We’ve all seen the accusations made against Israeli policies. Most aren’t reflective of the truth, many are made out of context, and even more hold Israel to a standard no other country is held up to when it comes to international standards. Judging Israel with a double standard is antisemitic and reflects a dishonest approach to analyzing events in Israel.

12. Not all criticism of Israel is false, but not all criticism of Israel is true

Criticizing Israel isn’t absolutely antisemitic or slanderous. There are legitimate reasons to criticize Israeli policies. Yet many of the most frequent criticisms of Israel are made by Israel’s enemies and aren’t reflective of true Israeli policy.

13. Israeli politicians and leaders aren’t all angels, but they also aren’t all devils

Israel’s critics love characterizing Israeli elected leaders as evil people who deserve to be arrested and jailed for crimes. Israeli politicians are like all other politicians – not the world’s best actors, but they’re nowhere near to how Israel’s enemies portray them to the world.

14. Israelis aren’t responsible for Palestinian mistakes and miscalculations

There are great inequalities between Israelis and Palestinians. These inequalities are not unjust inequalities that are Israel’s obligation to correct. They are inequalities caused by the Palestinians’ poor personal and political choices, including terrorism, rejecting peace deals and intransigence.

15. Jews treat Palestinians well

The narrative of Israeli oppression is nothing but a fable. When the layers of lies are peeled away even a cursory survey of Palestinian Arab life under Israeli rule reveals a life with human rights, opportunity and fair treatment. Claims of a life of hardship are contradicted by the plethora of Arab-owned late model luxury cars and mansions spread throughout Judea and Samaria. Jobs in Israel and joint industrial zones are available to Arabs, and the health care and education available to Palestinian Arabs is among the highest rated in the Middle East.

16. It’s only under Israeli rule that religious sites are open to all world religions

When the Land of Israel was under the rule of Crusaders, Muslims, Ottomans, the British and the Jordanians, the religious sites were closed to one or two of the world’s religions.
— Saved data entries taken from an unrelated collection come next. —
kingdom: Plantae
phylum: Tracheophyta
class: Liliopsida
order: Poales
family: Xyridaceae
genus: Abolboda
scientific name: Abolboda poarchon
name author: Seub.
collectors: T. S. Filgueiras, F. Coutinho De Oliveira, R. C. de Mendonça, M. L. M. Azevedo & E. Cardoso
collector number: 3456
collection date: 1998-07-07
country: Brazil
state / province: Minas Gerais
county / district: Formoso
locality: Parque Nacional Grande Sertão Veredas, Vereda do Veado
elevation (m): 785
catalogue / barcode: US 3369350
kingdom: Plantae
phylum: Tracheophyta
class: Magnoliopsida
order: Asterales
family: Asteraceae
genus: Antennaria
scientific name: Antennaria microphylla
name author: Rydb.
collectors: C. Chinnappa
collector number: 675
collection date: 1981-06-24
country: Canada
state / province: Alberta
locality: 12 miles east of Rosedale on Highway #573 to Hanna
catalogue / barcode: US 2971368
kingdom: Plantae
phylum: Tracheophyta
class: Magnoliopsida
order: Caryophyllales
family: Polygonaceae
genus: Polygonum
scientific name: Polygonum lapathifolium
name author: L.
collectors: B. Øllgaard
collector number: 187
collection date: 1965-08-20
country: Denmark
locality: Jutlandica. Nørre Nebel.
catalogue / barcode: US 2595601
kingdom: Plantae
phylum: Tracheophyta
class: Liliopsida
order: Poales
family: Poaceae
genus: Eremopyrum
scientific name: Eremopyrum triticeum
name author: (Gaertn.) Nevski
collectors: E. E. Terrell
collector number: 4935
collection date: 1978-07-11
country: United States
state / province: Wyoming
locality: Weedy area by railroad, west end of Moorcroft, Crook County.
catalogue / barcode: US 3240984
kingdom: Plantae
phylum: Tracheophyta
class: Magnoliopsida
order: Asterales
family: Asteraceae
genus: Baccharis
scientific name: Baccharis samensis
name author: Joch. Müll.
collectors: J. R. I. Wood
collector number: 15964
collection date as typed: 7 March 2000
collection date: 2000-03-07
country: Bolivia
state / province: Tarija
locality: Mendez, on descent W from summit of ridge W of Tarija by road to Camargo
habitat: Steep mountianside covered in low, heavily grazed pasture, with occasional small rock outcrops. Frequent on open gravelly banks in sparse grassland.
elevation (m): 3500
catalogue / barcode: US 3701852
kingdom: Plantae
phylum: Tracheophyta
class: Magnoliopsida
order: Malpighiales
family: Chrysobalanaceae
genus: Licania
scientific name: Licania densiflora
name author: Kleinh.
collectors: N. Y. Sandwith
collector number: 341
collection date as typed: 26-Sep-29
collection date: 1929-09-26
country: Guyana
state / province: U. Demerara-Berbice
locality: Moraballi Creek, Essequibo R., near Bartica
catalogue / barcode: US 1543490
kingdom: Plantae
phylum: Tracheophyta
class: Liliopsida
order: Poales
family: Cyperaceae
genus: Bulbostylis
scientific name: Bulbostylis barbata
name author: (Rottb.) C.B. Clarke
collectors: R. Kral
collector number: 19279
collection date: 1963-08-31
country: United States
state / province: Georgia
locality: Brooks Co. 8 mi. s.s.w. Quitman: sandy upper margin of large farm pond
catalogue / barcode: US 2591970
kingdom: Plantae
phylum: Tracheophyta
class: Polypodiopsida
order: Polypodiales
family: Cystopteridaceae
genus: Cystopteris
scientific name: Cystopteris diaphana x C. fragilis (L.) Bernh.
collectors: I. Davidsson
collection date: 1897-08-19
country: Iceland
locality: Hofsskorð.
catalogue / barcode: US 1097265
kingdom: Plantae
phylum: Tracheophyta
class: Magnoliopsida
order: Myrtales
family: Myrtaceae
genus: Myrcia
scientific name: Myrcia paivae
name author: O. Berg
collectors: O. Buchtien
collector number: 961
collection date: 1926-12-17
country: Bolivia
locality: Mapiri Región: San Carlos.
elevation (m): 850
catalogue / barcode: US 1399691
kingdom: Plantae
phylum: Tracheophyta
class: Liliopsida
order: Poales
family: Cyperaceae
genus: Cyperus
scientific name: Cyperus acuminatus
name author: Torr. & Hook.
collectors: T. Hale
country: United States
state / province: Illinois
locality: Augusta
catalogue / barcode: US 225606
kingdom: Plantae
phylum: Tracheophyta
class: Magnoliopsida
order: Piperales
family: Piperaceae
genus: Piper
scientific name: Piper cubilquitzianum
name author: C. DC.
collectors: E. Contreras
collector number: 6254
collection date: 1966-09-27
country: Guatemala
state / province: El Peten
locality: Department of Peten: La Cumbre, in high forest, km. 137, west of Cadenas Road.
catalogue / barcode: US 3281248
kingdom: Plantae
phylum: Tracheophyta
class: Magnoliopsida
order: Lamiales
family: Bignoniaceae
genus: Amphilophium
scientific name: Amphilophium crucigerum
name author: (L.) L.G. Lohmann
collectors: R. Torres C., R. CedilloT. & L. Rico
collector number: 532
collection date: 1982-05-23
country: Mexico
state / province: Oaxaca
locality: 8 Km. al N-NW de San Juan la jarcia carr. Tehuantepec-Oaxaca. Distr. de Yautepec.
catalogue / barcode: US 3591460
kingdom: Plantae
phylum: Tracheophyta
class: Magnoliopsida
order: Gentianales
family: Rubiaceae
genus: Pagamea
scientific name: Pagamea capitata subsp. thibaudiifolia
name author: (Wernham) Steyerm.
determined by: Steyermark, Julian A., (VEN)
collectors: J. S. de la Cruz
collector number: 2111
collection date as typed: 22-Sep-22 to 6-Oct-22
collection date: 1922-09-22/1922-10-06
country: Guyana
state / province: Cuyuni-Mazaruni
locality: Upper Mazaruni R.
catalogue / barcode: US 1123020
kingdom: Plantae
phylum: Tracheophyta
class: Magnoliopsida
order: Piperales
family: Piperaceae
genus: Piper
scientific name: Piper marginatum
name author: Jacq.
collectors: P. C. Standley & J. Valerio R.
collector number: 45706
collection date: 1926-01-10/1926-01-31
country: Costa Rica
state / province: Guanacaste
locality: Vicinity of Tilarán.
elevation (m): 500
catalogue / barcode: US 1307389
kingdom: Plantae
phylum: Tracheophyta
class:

It was only in 1948 and then again in 1967 when all religious sites in Israel came under Israeli rule that all people and religions were given the freedom to visit all religious sites in Israel.

17. The US-Israel relationship is a partnership

The United States provides Israel with no less than $4 billion a year in military aid. Many misunderstand this aid as charity that America gives its needy ally, Israel. American military aid to Israel isn’t charity, it’s an investment in the partnership that provides America with the highest intelligence, research and technology available.

18. While many consider Israeli rule of the West Bank illegal, America and Israel do not

The international community, as reflected in repeated United Nations resolutions, considers Israeli rule of Judea and Samaria, the region the world calls the West Bank, inconsistent with international law; Israel and the United States do not agree. As former secretary of state Mike Pompeo said, “The establishment of Israeli civilian settlements in the West Bank is not per se inconsistent with international law.”

The writer is a senior educator at numerous educational institutions. He is the author of three books and teaches Torah, Zionism and Israeli studies around the world.